**What is needed**
Take each line from the material below that includes the string "Show" and copy it.

**Information**
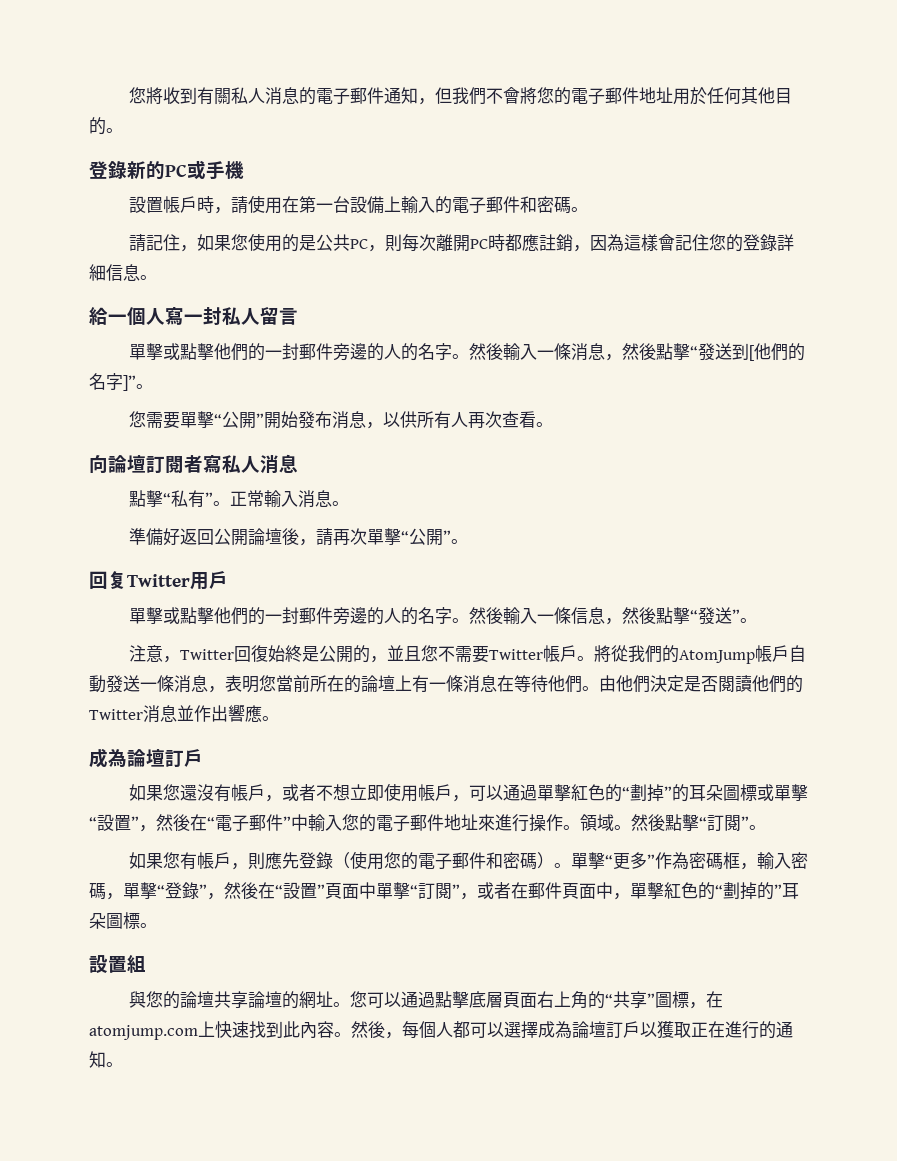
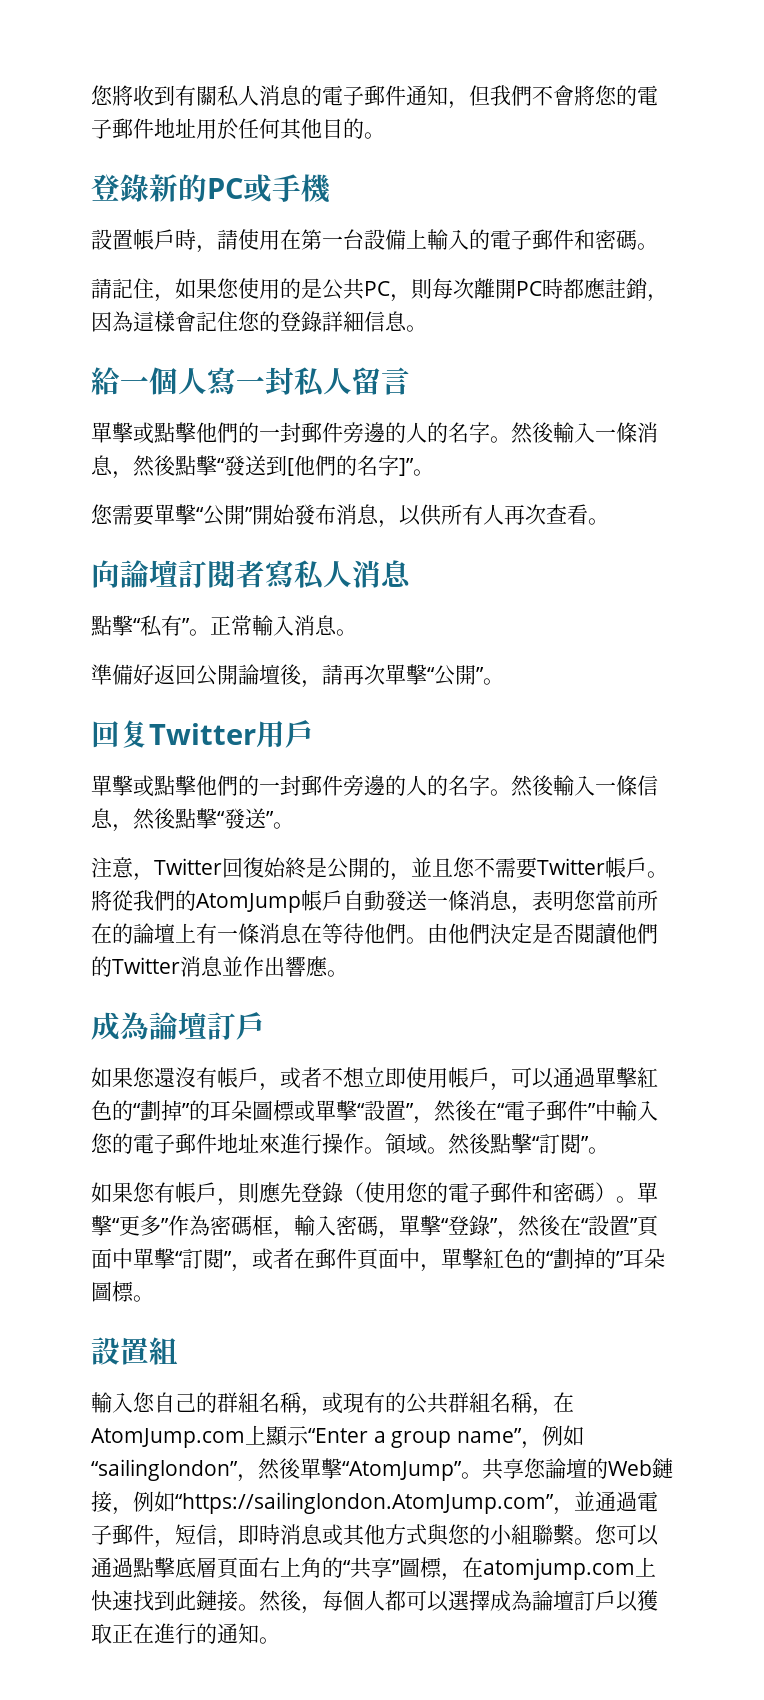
[128,991,333,1009] 與您的論壇共享論壇的網址 -> [91,1392,574,1416] [91,1425,585,1449] [91,1458,673,1482] [91,1491,658,1515] [91,1524,574,1548] 輸入您自己的群組名稱，或現有的公共群組名稱，在AtomJump.com上顯示“Enter a group name”，例如“sailinglondon”，然後單擊“AtomJump”。共享您論壇的Web鏈接，例如“https://sailinglondon.AtomJump.com”，並通過電子郵件，短信，即時消息或其他方式與您的小組聯繫
[300,1021,334,1039] 內容 -> [196,1590,238,1612] 鏈接

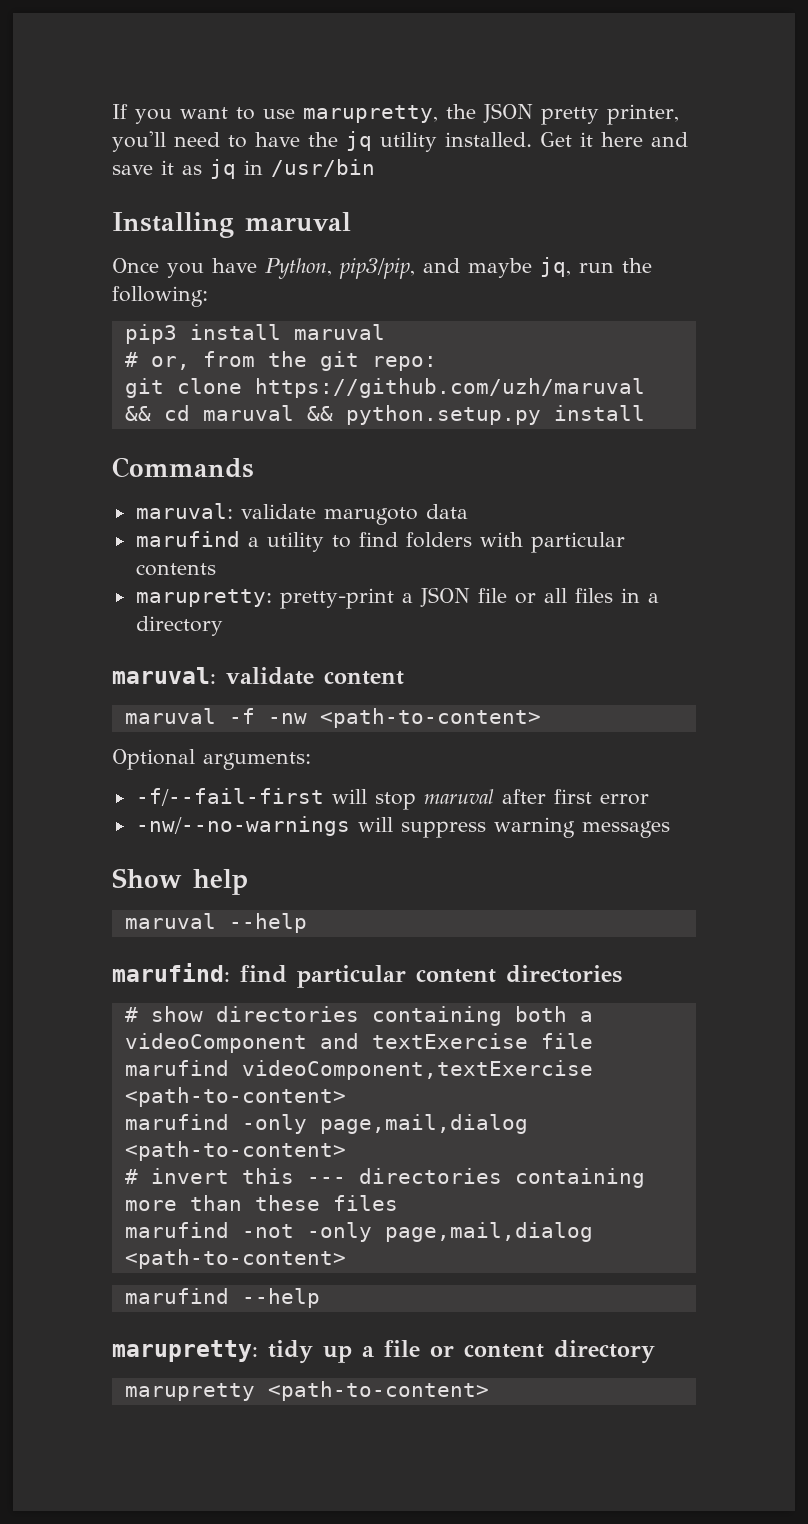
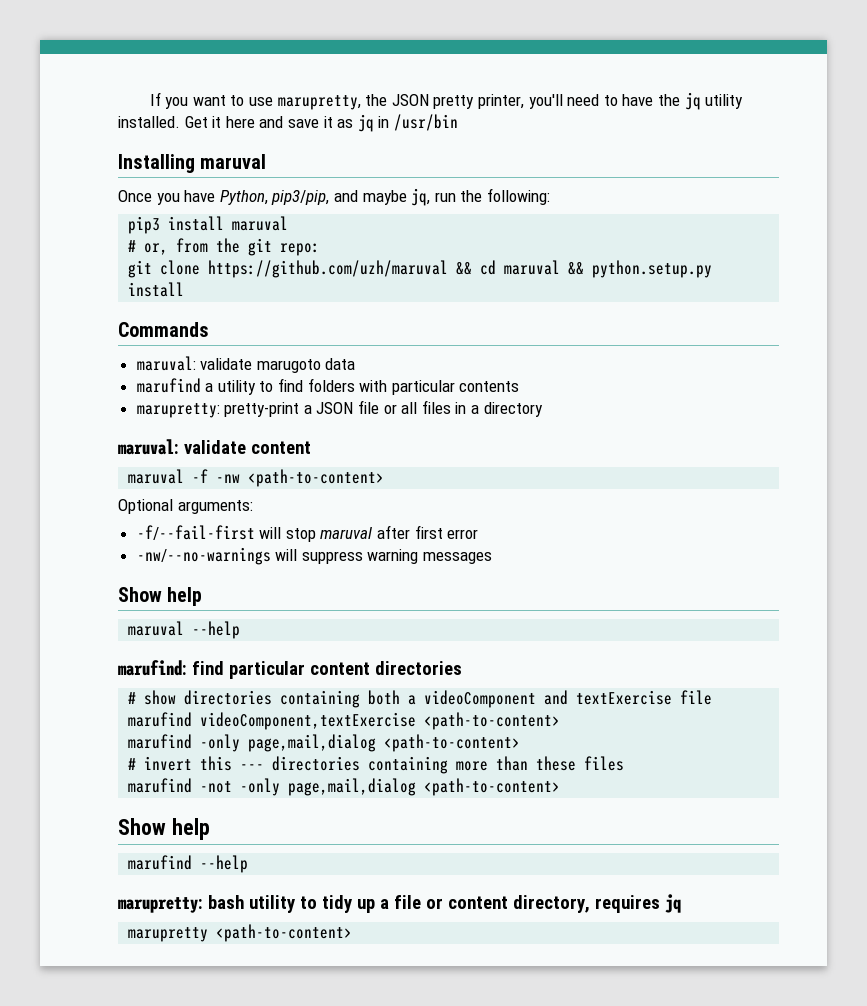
(346, 1259) none -> [118,818,210,840] // Show help
(258, 1351) none -> [207,895,317,913] bash utility to
[554,1340,655,1364] directory -> [512,894,681,913] directory, requires jq

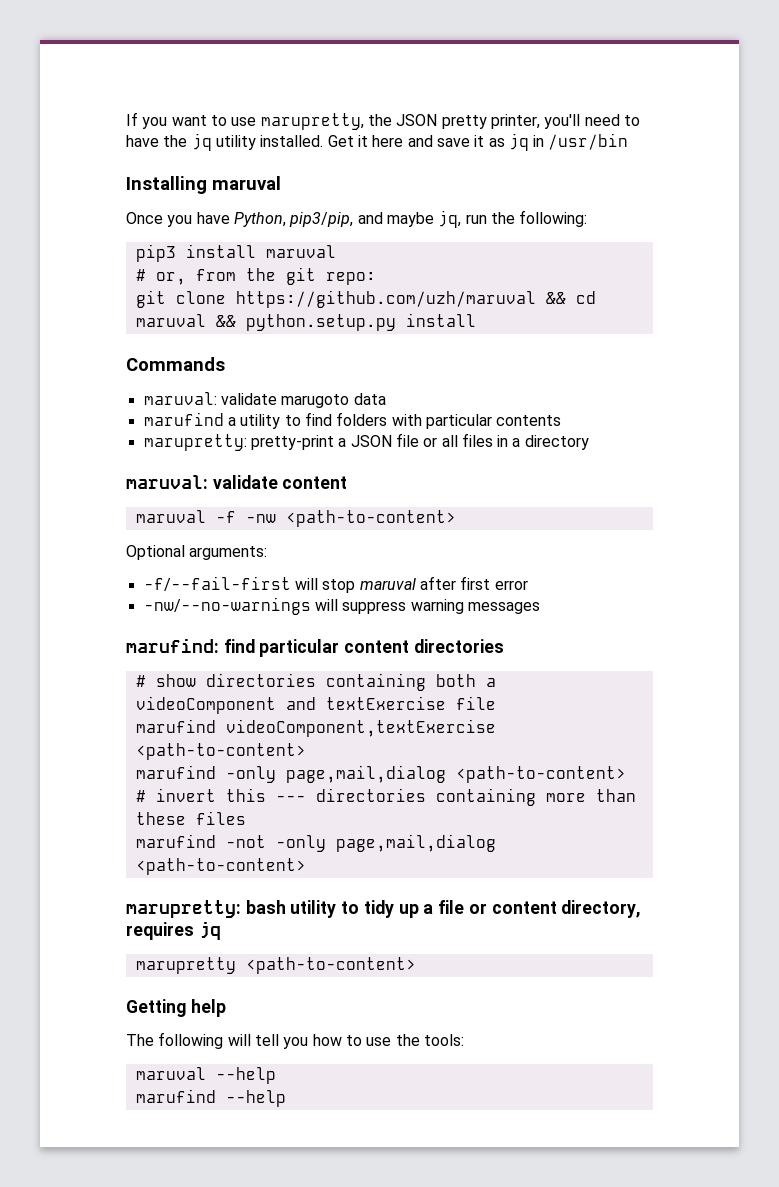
[118,587,203,606] [128,621,241,639] // Show help // maruval --help -> (540, 608) none
[118,818,210,840] [128,855,249,873] // Show help // marufind --help -> (306, 866) none
(353, 933) none -> [126,999,226,1017] [126,1032,464,1049] [135,1067,276,1084] [135,1089,286,1107] // Getting help // The following will tell you how to use the tools: // maruval --help // marufind --help

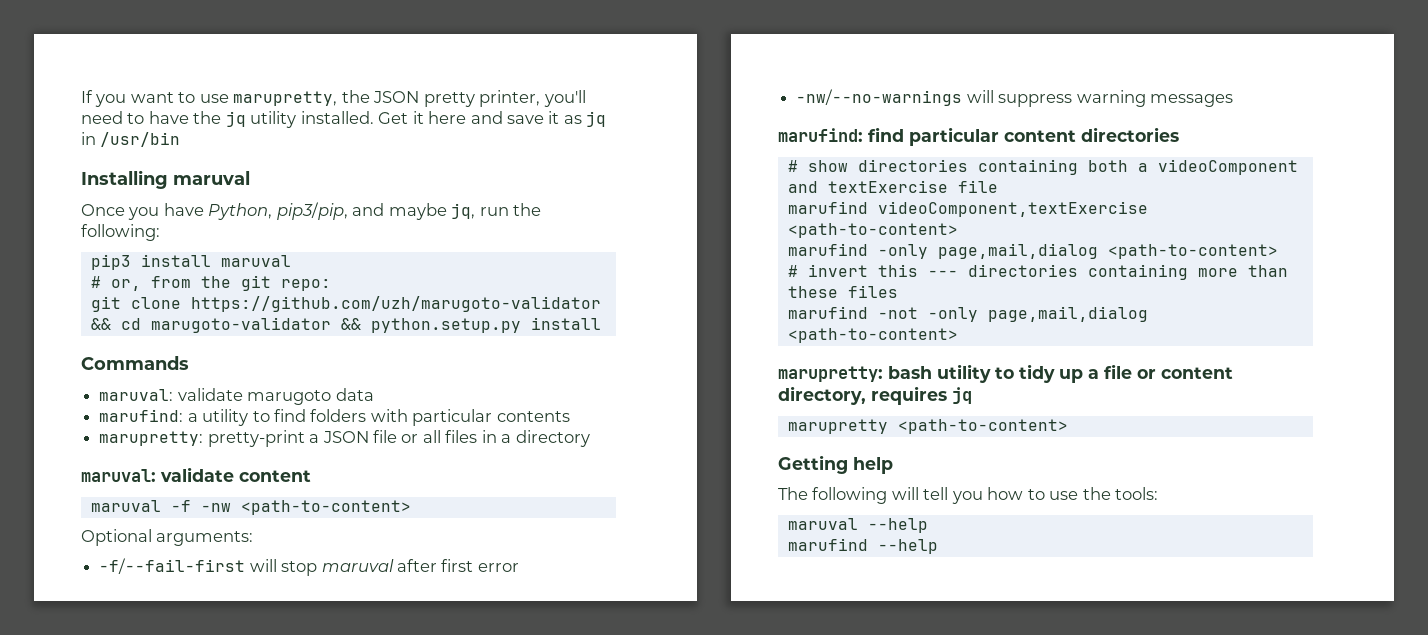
[235,290,536,308] https://github.com/uzh/maruval -> [190,296,601,312] https://github.com/uzh/marugoto-validator
[135,314,206,327] maruval -> [150,317,331,333] marugoto-validator
[143,412,224,426] marufind -> [99,409,184,422] marufind:

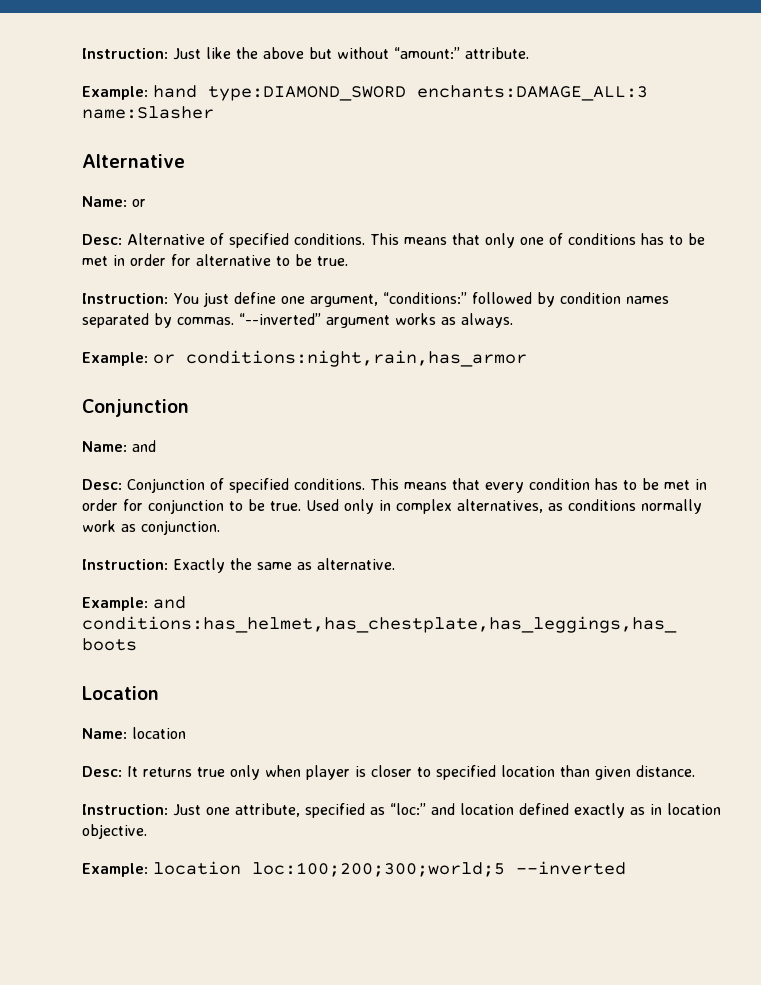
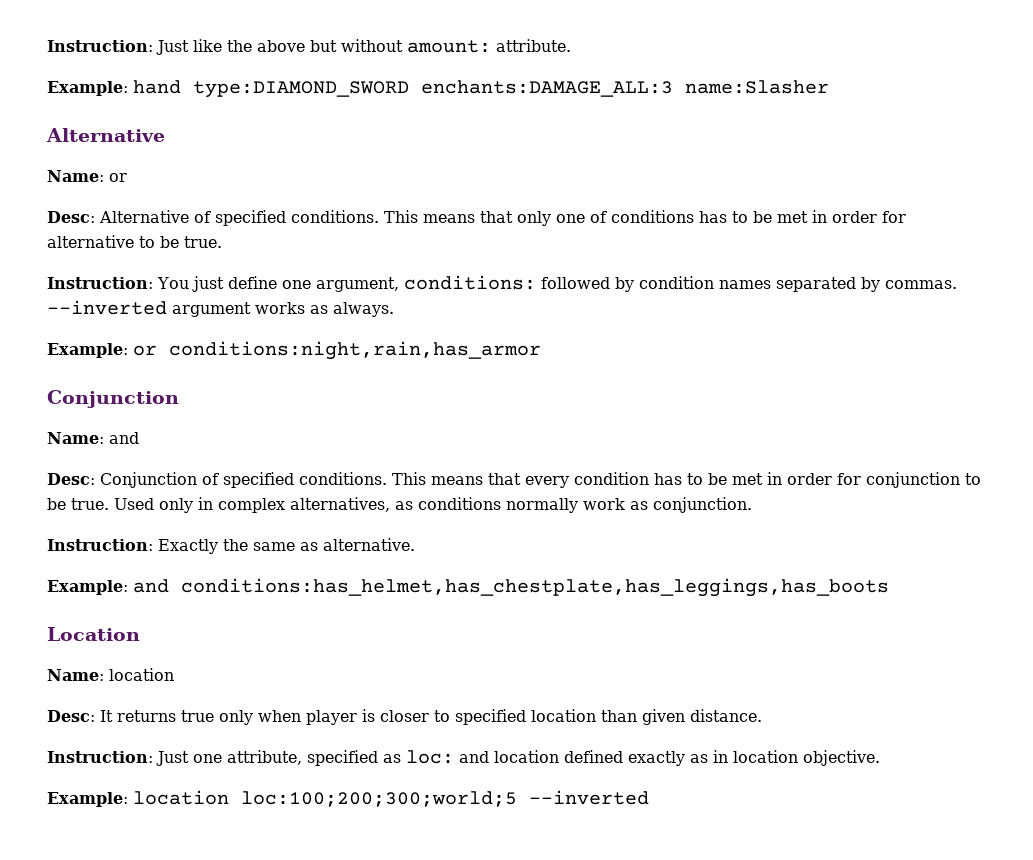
[394,47,460,59] “amount:” -> [407,40,491,53] amount:
[382,292,467,304] “conditions:” -> [403,275,536,290] conditions:
[239,313,321,325] “--inverted” -> [47,300,167,315] --inverted
[390,803,426,815] “loc:” -> [406,750,454,764] loc:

**Reply**
(346, 1259) none -> [118,818,210,840] // Show help
[118,587,203,606] [128,621,241,639] // Show help // maruval --help -> (540, 608) none
[118,818,210,840] [128,855,249,873] // Show help // marufind --help -> (306, 866) none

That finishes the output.